* [EXERCISE PROMPT]
From the first line to the last, copy the listing below word for word.

* [AVAILABLE RECORDS]
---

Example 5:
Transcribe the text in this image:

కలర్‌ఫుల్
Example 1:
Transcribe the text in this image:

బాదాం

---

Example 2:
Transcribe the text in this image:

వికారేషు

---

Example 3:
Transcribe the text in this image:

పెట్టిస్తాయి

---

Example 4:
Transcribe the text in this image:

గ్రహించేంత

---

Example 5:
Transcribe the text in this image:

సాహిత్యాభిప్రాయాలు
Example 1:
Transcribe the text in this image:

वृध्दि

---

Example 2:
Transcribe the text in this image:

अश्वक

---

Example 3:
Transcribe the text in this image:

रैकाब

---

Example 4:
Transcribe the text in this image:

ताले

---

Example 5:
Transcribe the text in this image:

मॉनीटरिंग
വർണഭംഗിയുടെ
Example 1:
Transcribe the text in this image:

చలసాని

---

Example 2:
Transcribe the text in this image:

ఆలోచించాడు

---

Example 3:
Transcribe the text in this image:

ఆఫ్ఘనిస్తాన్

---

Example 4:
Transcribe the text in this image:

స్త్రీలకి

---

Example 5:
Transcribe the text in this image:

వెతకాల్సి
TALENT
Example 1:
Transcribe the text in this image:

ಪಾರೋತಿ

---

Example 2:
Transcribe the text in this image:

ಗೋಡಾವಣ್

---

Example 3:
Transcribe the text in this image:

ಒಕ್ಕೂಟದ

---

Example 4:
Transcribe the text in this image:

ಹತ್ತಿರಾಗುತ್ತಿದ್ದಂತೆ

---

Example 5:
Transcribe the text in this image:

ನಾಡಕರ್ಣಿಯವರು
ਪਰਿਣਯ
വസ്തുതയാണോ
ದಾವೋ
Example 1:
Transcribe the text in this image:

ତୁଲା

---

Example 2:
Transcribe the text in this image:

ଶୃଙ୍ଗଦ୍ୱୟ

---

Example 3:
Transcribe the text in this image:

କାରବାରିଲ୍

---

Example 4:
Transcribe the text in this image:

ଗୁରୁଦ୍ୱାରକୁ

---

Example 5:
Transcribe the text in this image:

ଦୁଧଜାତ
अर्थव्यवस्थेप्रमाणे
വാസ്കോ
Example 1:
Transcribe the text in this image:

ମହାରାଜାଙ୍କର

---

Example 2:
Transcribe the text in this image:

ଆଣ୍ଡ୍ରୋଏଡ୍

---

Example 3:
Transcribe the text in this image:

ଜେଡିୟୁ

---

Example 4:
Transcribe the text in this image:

* [ANSWER BOX]
---

Example 5:
Transcribe the text in this image:

కలర్‌ఫుల్
Example 1:
Transcribe the text in this image:

బాదాం

---

Example 2:
Transcribe the text in this image:

వికారేషు

---

Example 3:
Transcribe the text in this image:

పెట్టిస్తాయి

---

Example 4:
Transcribe the text in this image:

గ్రహించేంత

---

Example 5:
Transcribe the text in this image:

సాహిత్యాభిప్రాయాలు
Example 1:
Transcribe the text in this image:

वृध्दि

---

Example 2:
Transcribe the text in this image:

अश्वक

---

Example 3:
Transcribe the text in this image:

रैकाब

---

Example 4:
Transcribe the text in this image:

ताले

---

Example 5:
Transcribe the text in this image:

मॉनीटरिंग
വർണഭംഗിയുടെ
Example 1:
Transcribe the text in this image:

చలసాని

---

Example 2:
Transcribe the text in this image:

ఆలోచించాడు

---

Example 3:
Transcribe the text in this image:

ఆఫ్ఘనిస్తాన్

---

Example 4:
Transcribe the text in this image:

స్త్రీలకి

---

Example 5:
Transcribe the text in this image:

వెతకాల్సి
TALENT
Example 1:
Transcribe the text in this image:

ಪಾರೋತಿ

---

Example 2:
Transcribe the text in this image:

ಗೋಡಾವಣ್

---

Example 3:
Transcribe the text in this image:

ಒಕ್ಕೂಟದ

---

Example 4:
Transcribe the text in this image:

ಹತ್ತಿರಾಗುತ್ತಿದ್ದಂತೆ

---

Example 5:
Transcribe the text in this image:

ನಾಡಕರ್ಣಿಯವರು
ਪਰਿਣਯ
വസ്തുതയാണോ
ದಾವೋ
Example 1:
Transcribe the text in this image:

ତୁଲା

---

Example 2:
Transcribe the text in this image:

ଶୃଙ୍ଗଦ୍ୱୟ

---

Example 3:
Transcribe the text in this image:

କାରବାରିଲ୍

---

Example 4:
Transcribe the text in this image:

ଗୁରୁଦ୍ୱାରକୁ

---

Example 5:
Transcribe the text in this image:

ଦୁଧଜାତ
अर्थव्यवस्थेप्रमाणे
വാസ്കോ
Example 1:
Transcribe the text in this image:

ମହାରାଜାଙ୍କର

---

Example 2:
Transcribe the text in this image:

ଆଣ୍ଡ୍ରୋଏଡ୍

---

Example 3:
Transcribe the text in this image:

ଜେଡିୟୁ

---

Example 4:
Transcribe the text in this image:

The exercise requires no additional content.